After sections Using readers and Using metadata extractors we got an intermediate representation of the document content and its metadata. The next step is to extract document structure, i.e. to find the HierarchyLevel for each document line. This class contains information about the type and the level of the line (or its importance in the document).

Let’s extract the default structure based on the document styles:

structure_extractor = DefaultStructureExtractor()
document.lines[0].metadata.hierarchy_level  # None
document = structure_extractor.extract(document)
document.lines[0].metadata.hierarchy_level  # HierarchyLevel(level_1=1, level_2=1, can_be_multiline=False, line_type=header)

As we see, the hierarchy_level has been filled.

See also

See Default document structure type for more details about the default document structure. Use dedoc.structure_extractors to get the information about available structure extractors, their methods and parameters.

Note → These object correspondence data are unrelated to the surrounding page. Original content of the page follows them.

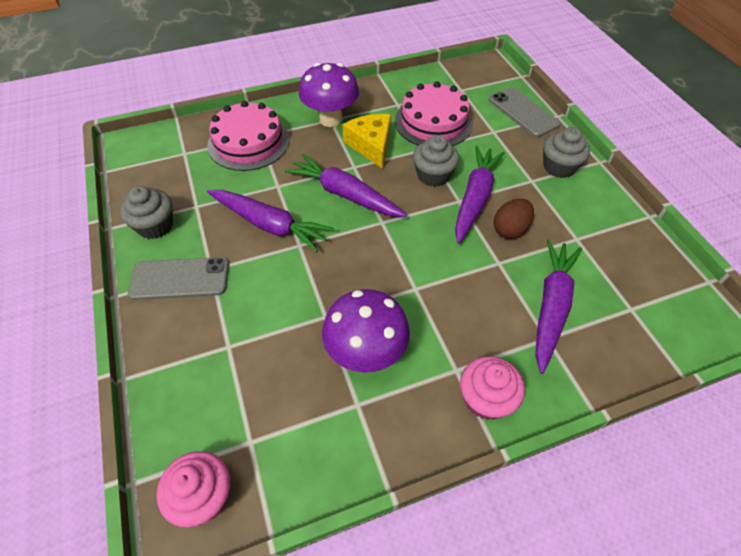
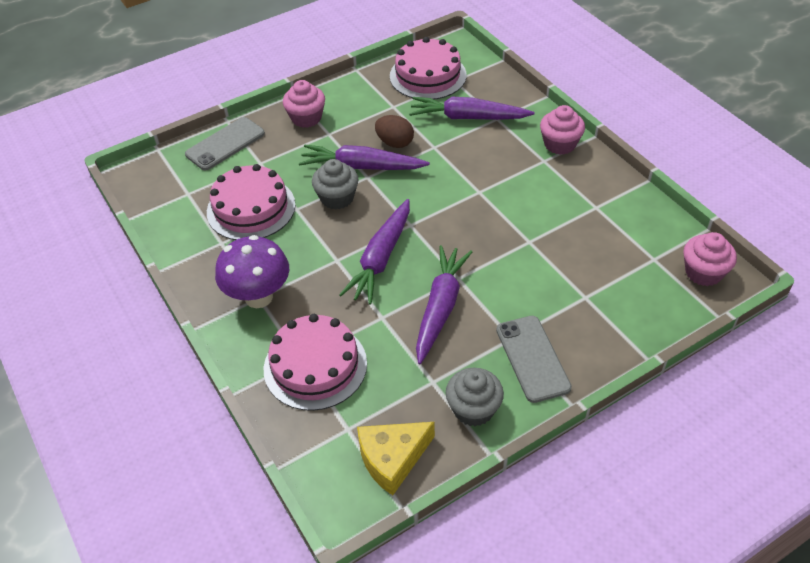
camera: 100 degrees left, 5 degrees down
purple mushroom [322,289,410,373] -> none
yellow cheese [342,114,391,169] -> yellow cheese moved to [357,422,435,495]
grey cupcake [543,127,590,178] -> pink cupcake [283,80,325,128]
none -> pink cake [390,37,466,100]

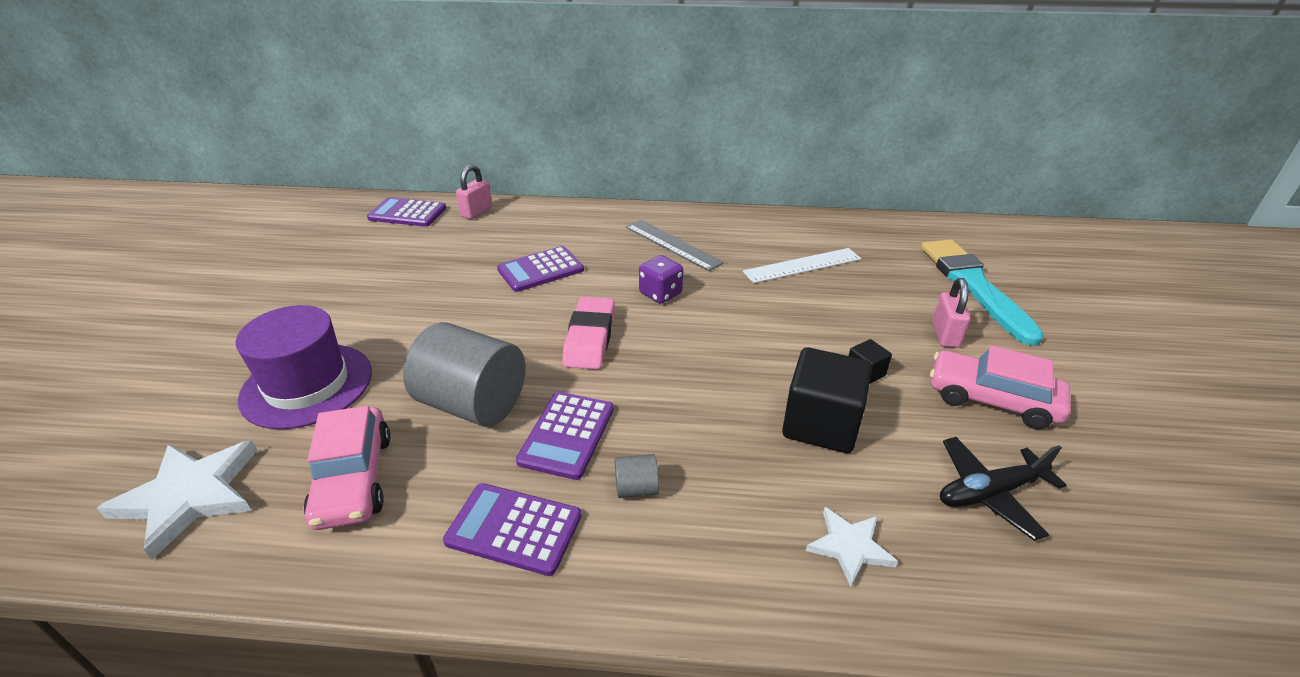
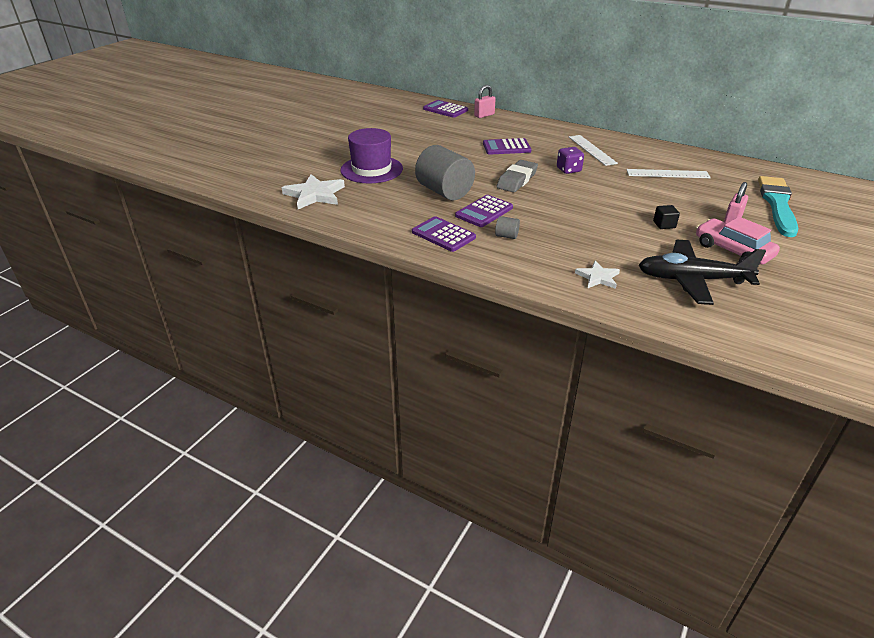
camera: 25 degrees right, 0 degrees up
pink car [304,406,390,530] -> none
pink eraser [562,297,615,369] -> grey eraser [497,160,538,192]
grey ruler [626,220,724,271] -> white ruler [569,135,618,166]
black cube [782,347,872,453] -> none
black plane [940,437,1066,541] -> black plane [639,240,766,305], size x1.55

Using structure constructors

After we got the document content with hierarchy levels of each line (see Using readers, Using metadata extractors and Using structure extractors), it’s possible to make the result class ParsedDocument.

Let’s construct the tree structure of the document:

constructor = TreeConstructor()
parsed_document = constructor.construct(document)
parsed_document  # <dedoc.data_structures.ParsedDocument>
list(vars(parsed_document))  # ['metadata', 'content', 'attachments', 'version', 'warnings']

As we see, parsed document has similar attributes as UnstructuredDocument. The main difference is in the content attribute, that contains hierarchical document structure and tables.

list(vars(parsed_document.content))  # ['tables', 'structure', 'warnings']
list(vars(parsed_document.content.structure))  # ['node_id', 'text', 'annotations', 'metadata', 'subparagraphs', 'parent']
parsed_document.content.structure.subparagraphs[0].text  # Document example

To get more information about ParsedDocument, DocumentContent and other classes, that form the output format, see dedoc.data_structures.

See also

See dedoc.structure_constructors for the description of available structure constructors and structure types. The description of API output JSON format also may be useful.

Run the whole pipeline

For running the whole pipeline with all readers, metadata and structure extractors, structure constructors, one may use manager class (see Dedoc pipeline for more details).

manager = DedocManager()
result = manager.parse(file_path=file_path)

result  # <dedoc.data_structures.ParsedDocument>
result.to_api_schema().model_dump()  # {'content': {'structure': {'node_id': '0', 'text': '', 'annotations': [], 'metadata': {'paragraph_type': 'root', ...

Manager allows to run workflow (see Workflow) for a file of any format supported by dedoc (see Supported documents formats and the reader’s output). One can also make a custom config and manager_config (parameters of the manager constructor) for more flexible usage of the library.